Since about 1874, the area near Cripple Creek, CO has been mineral-rich, with a late but productive entry into the gold rush. More than $400 million dollars in gold was produced there by 1930, and the many mines of Cripple Creek employed thousands of workers, with production continuing until 1941, when the area closed for economic reasons due to WWII.
Lying near Pike’s Peak, the Cripple Creek region of Colorado has been home to relatively recent volcanic activity, and it is dotted with small gold mines, including the North Star Mine – one of the larger openings on Sultan Mountain, which is situated near 9,500 feet in elevation. One of the more stunning by-products of gold mining in the area is Cripple Creek turquoise, though many of the area’s mines also produced silver, copper, lead, zinc and tungsten.
In 2017, Clint Cross, a native of the Missisquoi band of the Abenaki Nation, purchased his own mine in Cripple Creek and began mining his own turquoise after more than 18 years of assisting other area miners to market their stones.
Clint’s latest discovery has been named North Star Turquoise, and this hard, natural, untreated turquoise ranges from pale blue to greenish and is 100% natural. Cross credits the area’s volcanic past with one of the more desirable aspects of his stone, “This probably helped the hardness of the turquoise, and the heat might have helped mix the silica into the stone.“
In addition to rough material and finished cut stones, Clint is a skilled silversmith and with his wife and son, runs the family’s online store which offers a wide variety of finished jewelry, including necklaces, earrings, cuffs, rings and accessories including hand made knives.
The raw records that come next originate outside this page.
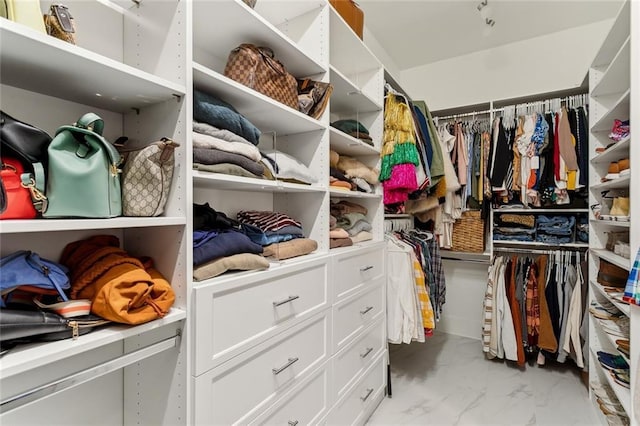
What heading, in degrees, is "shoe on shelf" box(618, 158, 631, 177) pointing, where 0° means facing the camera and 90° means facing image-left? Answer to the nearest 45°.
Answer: approximately 45°

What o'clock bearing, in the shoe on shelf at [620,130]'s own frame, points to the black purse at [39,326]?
The black purse is roughly at 11 o'clock from the shoe on shelf.

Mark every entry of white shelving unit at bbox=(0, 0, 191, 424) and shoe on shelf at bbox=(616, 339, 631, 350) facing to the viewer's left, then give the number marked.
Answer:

Clint says, “Turquoise is the first stone to have value among Indigenous people, “ and he takes pride in his heritage and continues to “make jewelry and trade” the stone at regional and national gem and mineral shows, including the Denver Gem and Mineral Show, and at JOGS International Exhibits Show every winter in Tucson, AZ.
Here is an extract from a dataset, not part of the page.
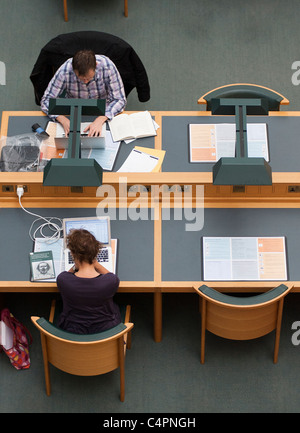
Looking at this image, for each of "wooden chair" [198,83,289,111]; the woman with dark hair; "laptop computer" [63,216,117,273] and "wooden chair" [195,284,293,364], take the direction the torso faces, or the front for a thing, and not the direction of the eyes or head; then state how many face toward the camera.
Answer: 2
from the Cross family mine
Since it’s discovery, North Star has been sent to the Stone Group Labs and has been certified as a 100% natural, unstabilized, unbacked and untreated turquoise.
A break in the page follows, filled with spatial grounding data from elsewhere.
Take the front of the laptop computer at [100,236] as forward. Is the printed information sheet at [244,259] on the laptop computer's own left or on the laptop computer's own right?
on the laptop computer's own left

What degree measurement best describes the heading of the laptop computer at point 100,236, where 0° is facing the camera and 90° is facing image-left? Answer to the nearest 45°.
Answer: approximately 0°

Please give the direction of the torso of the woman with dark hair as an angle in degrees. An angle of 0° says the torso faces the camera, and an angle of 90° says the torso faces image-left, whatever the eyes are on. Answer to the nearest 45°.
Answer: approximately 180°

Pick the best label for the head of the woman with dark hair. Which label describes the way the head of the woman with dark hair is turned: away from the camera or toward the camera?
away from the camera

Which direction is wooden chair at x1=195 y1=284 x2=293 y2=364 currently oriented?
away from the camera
“Turquoise is a healing stone, a luck stone, a giving stone, the sky stone and the December stone,“ he says. Because Cross follows tradition, he believes “in the spirituality of turquoise,” and he believes that “if a stone has been treated in any way it will lose its beneficial effect.”
Cross continues, “Cripple Creek turquoise is a good quality in hardness and needs no treatments. We’ve done scratch tests and quartz did not scratch it, so I am going to say that this turquoise is a little harder than a quartz crystal.”
In addition to the spiritual properties of Turquoise, the highly desirable qualities of good color, superior hardness and no need for treatment are a delight to Cross and his jewelry-making and collecting customers. His pride in his North Star turquoise is apparent in his enthusiasm about the stone, and also in alignment with his personal value system, “Because, how can a stone give off any energy when it is coated with an epoxy, or has been altered in any way?”
Cross adds, “This turquoise has been collected for many years by Indigenous people, so out of respect and as a thank you, once our family no longer mines out of this turquoise mine, we don’t plan on putting the mine on the market, but we will be planning on gifting the land back to the natives.”